Actualmente não são poucas as barreiras que os trabalhadores cabo-verdianos têm pela frente e seria desejável que as enfrentassem numa perspectiva unitária e tendo em conta os interesse do país como um todo. O desemprego e a ameaça de desemprego serão provavelmente os maiores desafios, mas também aspectos ligados à aposentação e às relações e condições de trabalho são merecedores de muita atenção.
Na qualidade de Presidente da República, tenho, como não podia deixar de ser, acompanhado, a par e passo, a evolução da economia cabo-verdiana que enfrenta as dificuldades antes referidas.

Regularmente, discuto com o Governo, empresários e suas organizações representativas, com trabalhadores e seus sindicatos, com cidadãos anónimos espalhados pelos quatro cantos do país e pela emigração e com especialistas dos mais diversos quadrantes.

Poder-se-á afirmar que existe um certo consenso quanto à necessidade de reformas relativamente urgentes que deveriam permitir amortecer os efeitos da crise e corrigir distorções que dela não dependem.

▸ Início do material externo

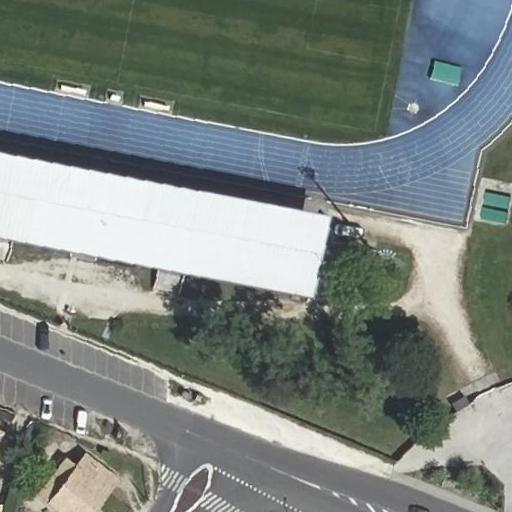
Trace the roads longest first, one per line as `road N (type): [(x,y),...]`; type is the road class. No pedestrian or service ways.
road 1 (residential): [(0,354),(218,444)]
road 2 (residential): [(218,444),(380,511)]
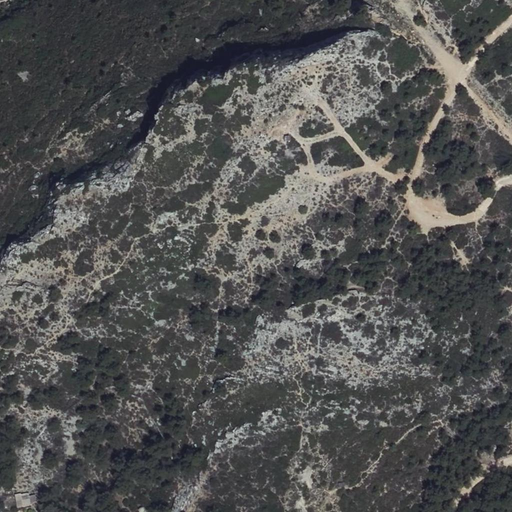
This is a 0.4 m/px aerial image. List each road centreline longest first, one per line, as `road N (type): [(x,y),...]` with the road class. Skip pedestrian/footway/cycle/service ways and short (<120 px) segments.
road 1 (track): [(474,218),(425,219),(410,184),(423,135),(511,18)]
road 2 (track): [(410,184),(341,131),(317,96)]
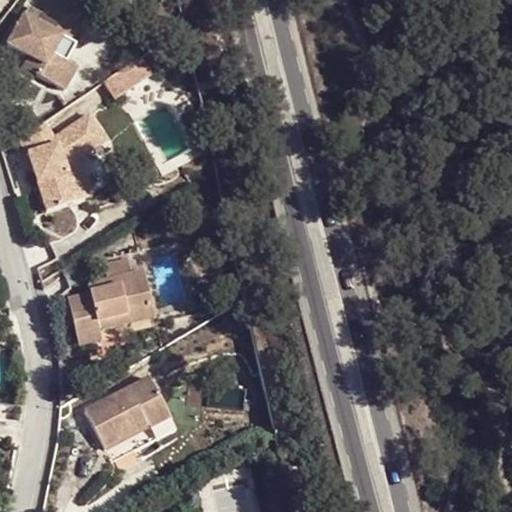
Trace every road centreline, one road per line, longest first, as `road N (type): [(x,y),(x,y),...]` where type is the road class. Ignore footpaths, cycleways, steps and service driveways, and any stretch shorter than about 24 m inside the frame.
road 1 (secondary): [(240,0),(373,511)]
road 2 (secondary): [(399,511),(272,0)]
road 3 (residential): [(32,511),(54,405),(0,233)]
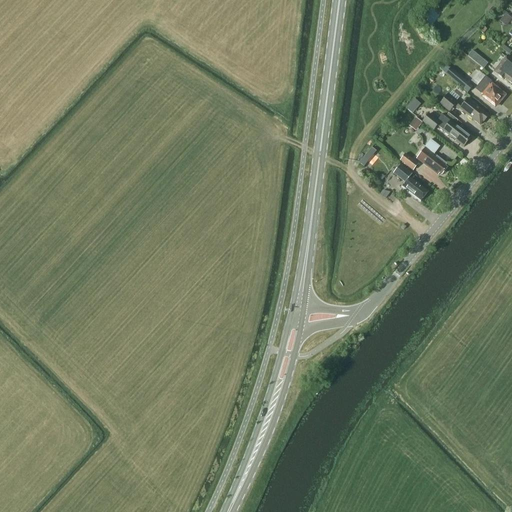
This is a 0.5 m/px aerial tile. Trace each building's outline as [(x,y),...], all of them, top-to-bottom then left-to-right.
[(505,15),(499,22),(506,27),(511,20),(505,15)] [(503,45),(500,48),(509,55),(511,52),(503,45)] [(472,51),(468,57),(483,69),(488,64),(472,51)] [(511,61),(506,57),(494,73),(503,80),(504,78),(511,84),(511,61)] [(450,68),(445,74),(467,92),(472,87),(450,68)] [(485,77),(475,89),(481,94),(483,96),(482,97),(495,107),(505,96),(492,85),(491,86),(489,84),(491,82),(485,77)] [(468,99),(462,106),(448,94),(439,105),(448,113),(454,105),(480,125),(483,121),(484,122),(489,116),(468,99)] [(407,107),(413,112),(420,102),(415,97),(407,107)] [(450,121),(442,115),(436,122),(428,115),(422,122),(433,131),(438,126),(464,147),(471,138),(450,121)] [(416,118),(411,124),(418,129),(422,123),(416,118)] [(430,140),(424,147),(425,148),(434,155),(440,147),(430,140)] [(376,152),(372,148),(362,159),(367,163),(376,152)] [(425,148),(417,158),(438,175),(439,173),(442,175),(447,168),(445,166),(446,165),(434,155),(425,148)] [(405,153),(400,161),(412,171),(418,163),(405,153)] [(400,165),(394,173),(406,182),(402,188),(420,202),(428,192),(409,178),(412,175),(400,165)]
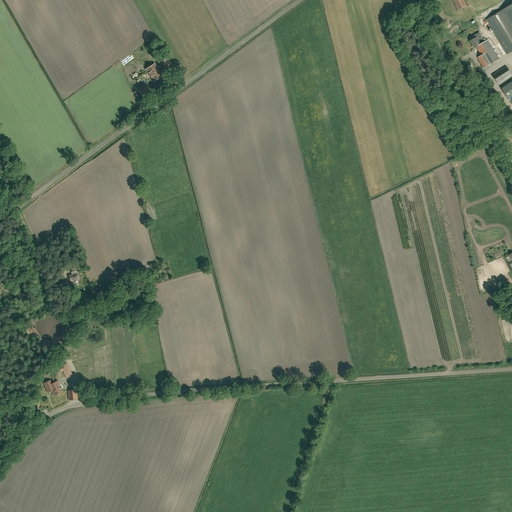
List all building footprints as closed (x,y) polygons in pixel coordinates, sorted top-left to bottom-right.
[(467,6),(463,0),(453,0),(458,10),(467,6)] [(511,51),(511,4),(487,20),(483,22),(486,25),(489,23),(507,54),(511,51)] [(470,41),(475,48),(477,47),(482,55),(478,58),(484,68),(499,59),(488,40),(481,44),(477,37),(470,41)] [(146,69),(153,80),(154,81),(162,75),(155,64),(146,69)] [(498,83),(511,74),(506,66),(493,75),(498,83)] [(146,84),(139,90),(143,96),(151,91),(146,84)] [(150,102),(147,98),(141,102),(144,106),(150,102)] [(71,272),(72,274),(69,275),(71,281),(78,279),(75,271),(71,272)] [(73,377),(67,363),(59,366),(61,372),(63,371),(67,379),(73,377)] [(54,395),(61,392),(58,386),(59,385),(57,381),(52,383),(51,380),(44,383),(48,392),(51,390),(54,395)] [(78,399),(76,389),(68,390),(69,400),(78,399)]
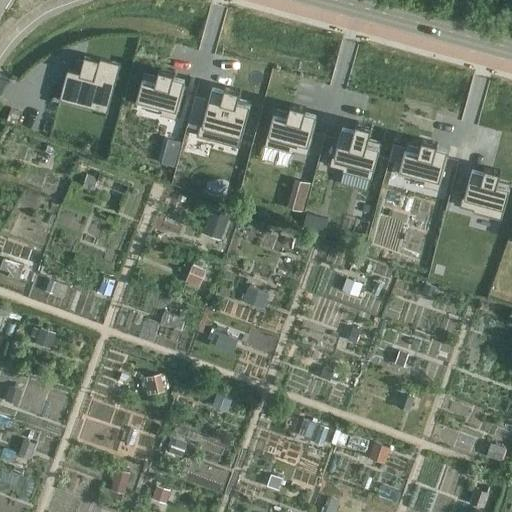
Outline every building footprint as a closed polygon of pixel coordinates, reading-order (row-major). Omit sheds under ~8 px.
[(67,66),(59,98),(70,101),(73,89),(99,96),(95,107),(107,110),(120,62),(99,56),(84,52),(80,69),(67,66)] [(143,71),(135,101),(161,108),(160,112),(176,116),(184,83),(182,82),(184,77),(173,74),(174,70),(158,66),(156,75),(143,71)] [(210,85),(196,133),(212,138),(214,130),(240,137),(250,101),(237,97),(239,88),(224,84),(223,88),(210,85)] [(274,107),(264,143),(293,151),(294,148),(307,152),(316,118),(314,118),(315,112),(304,109),(305,105),(290,102),(288,111),(274,107)] [(17,122),(21,111),(10,107),(6,118),(17,122)] [(339,129),(329,163),(343,166),(342,169),(371,176),(380,141),(367,137),(371,123),(355,119),(352,133),(339,129)] [(405,142),(398,171),(424,178),(423,183),(438,187),(447,154),(434,150),(436,141),(421,137),(419,146),(405,142)] [(468,169),(459,204),(473,207),(472,209),(501,217),(511,181),(497,177),(500,168),(484,164),(482,173),(468,169)]
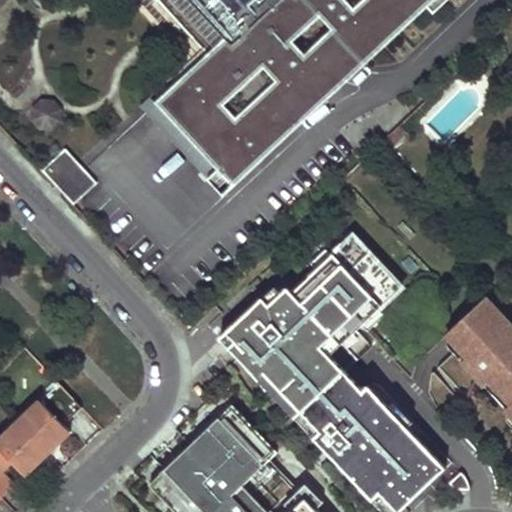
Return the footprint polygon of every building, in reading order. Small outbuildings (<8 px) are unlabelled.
[(160,0),(209,50),(195,58),(158,99),(221,165),(211,175),(227,192),(266,155),(262,151),(317,99),(310,93),(356,49),(362,56),(420,0),(428,0),(429,0),(160,0)] [(317,99),(362,56),(356,49),(310,93),(317,99)] [(30,130),(57,131),(59,102),(32,101),(30,130)] [(42,172),(73,206),(97,183),(78,163),(66,150),(42,172)] [(288,291),(270,309),(263,302),(248,317),(257,326),(250,332),(247,329),(228,347),(261,381),(268,375),(324,433),(323,434),(334,446),(333,447),(354,470),(350,474),(371,496),(378,489),(396,507),(443,462),(365,380),(357,387),(330,359),(322,351),(334,339),(342,348),(394,299),(383,288),(392,280),(353,239),(293,297),(288,291)] [(403,290),(392,280),(383,288),(394,299),(403,290)] [(511,326),(486,298),(447,334),(448,336),(511,404),(506,410),(508,411),(511,415),(511,326)] [(223,341),(228,347),(247,329),(250,332),(257,326),(248,317),(223,341)] [(448,346),(506,410),(511,404),(448,336),(448,346)] [(334,339),(322,351),(330,359),(342,348),(334,339)] [(268,375),(261,381),(328,451),(333,447),(334,446),(323,434),(324,433),(268,375)] [(71,432),(41,401),(0,440),(0,500),(14,486),(1,473),(12,462),(26,476),(71,432)] [(233,405),(150,485),(176,511),(320,511),(313,504),(303,493),(289,506),(282,511),(274,511),(268,505),(266,508),(240,481),(249,472),(262,459),(275,447),(233,405)] [(249,472),(256,479),(269,466),(262,459),(249,472)] [(282,499),(289,506),(303,493),(313,504),(320,497),(303,479),(282,499)] [(390,511),(396,507),(378,489),(371,496),(386,511),(390,511)]
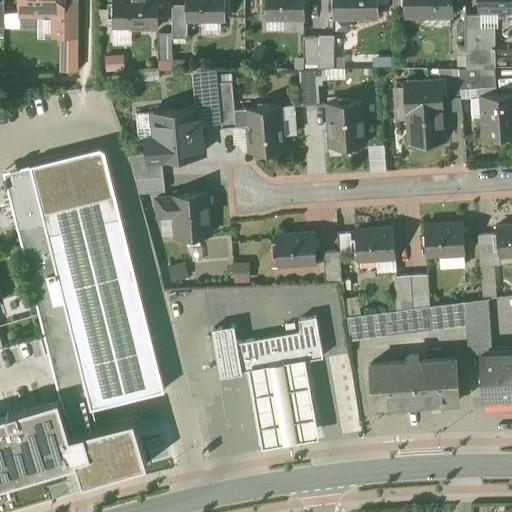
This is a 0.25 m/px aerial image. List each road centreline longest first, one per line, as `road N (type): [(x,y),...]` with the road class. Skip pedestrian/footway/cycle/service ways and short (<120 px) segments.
road 1 (residential): [(259,195),(511,180)]
road 2 (secondary): [(322,476),(511,466)]
road 3 (secondary): [(141,511),(202,493),(322,476)]
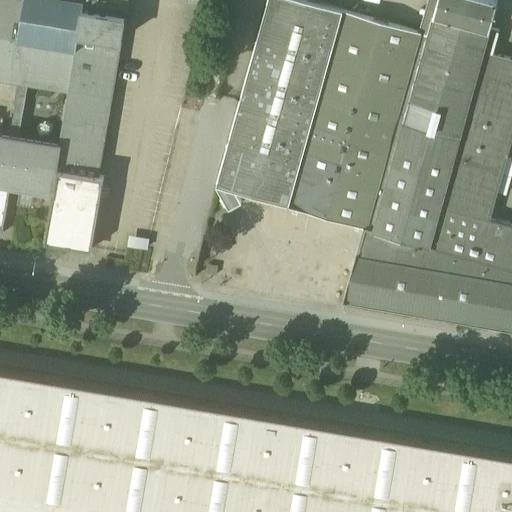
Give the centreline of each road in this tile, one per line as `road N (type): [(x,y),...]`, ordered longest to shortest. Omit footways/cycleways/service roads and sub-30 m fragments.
road 1 (secondary): [(511,367),(169,309)]
road 2 (unclassified): [(169,309),(210,109)]
road 3 (secondary): [(169,309),(0,281)]
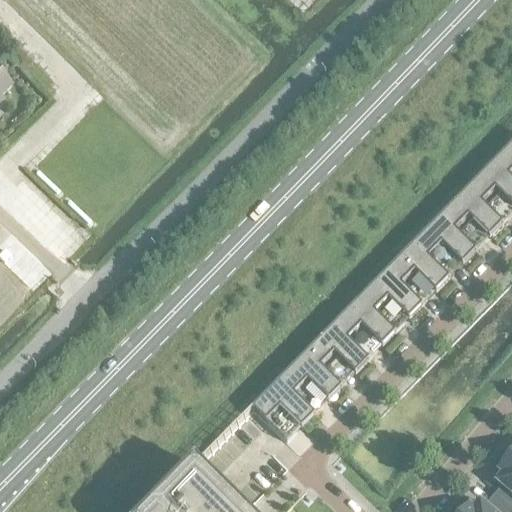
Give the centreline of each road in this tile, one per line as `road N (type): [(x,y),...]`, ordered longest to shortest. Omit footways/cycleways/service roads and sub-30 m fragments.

Por vezes as reformas exigem sacrifícios. Mas se for o caso não seria razoável que fossem os mais fracos a pagar a factura maior. Neste contexto é fundamental não perder de vista que o trabalhador cabo-verdiano, quando desempregado, não possui qualquer amparo. Qualquer ajustamento que não leve essa realidade em conta poderá fazer frustrar  as metas preconizadas.
Neste sentido, poder-se-ia dizer que a questão não é apenas procurar acompanhar as mudanças e saber o que nos espera no futuro, mas, sobretudo, enquanto sociedade e enquanto Nação, deveremos pensar o que queremos do futuro, o que o futuro deverá esperar de nós.


Minhas Senhoras e meus Senhores

Enalteço mais uma vez a lúcida decisão de comemorar com uma profunda e alargada reflexão, reitero a minha convicção de que, no final desta jornada, que se propõe apropriar-se  de experiências de outras paragens, adaptando-as à nossa realidade, a UNTC-CS estará ainda melhor apetrechada e habilitada para defender os interesses dos seus associados e contribuir responsavelmente para a solução dos problemas do nosso país.
Agradeço mais uma vez a honra de poder ter estado convosco na celebração do 35º aniversário da UNTC-CS, a quem desejo os maiores sucessos na defesa dos trabalhadores cabo-verdianos.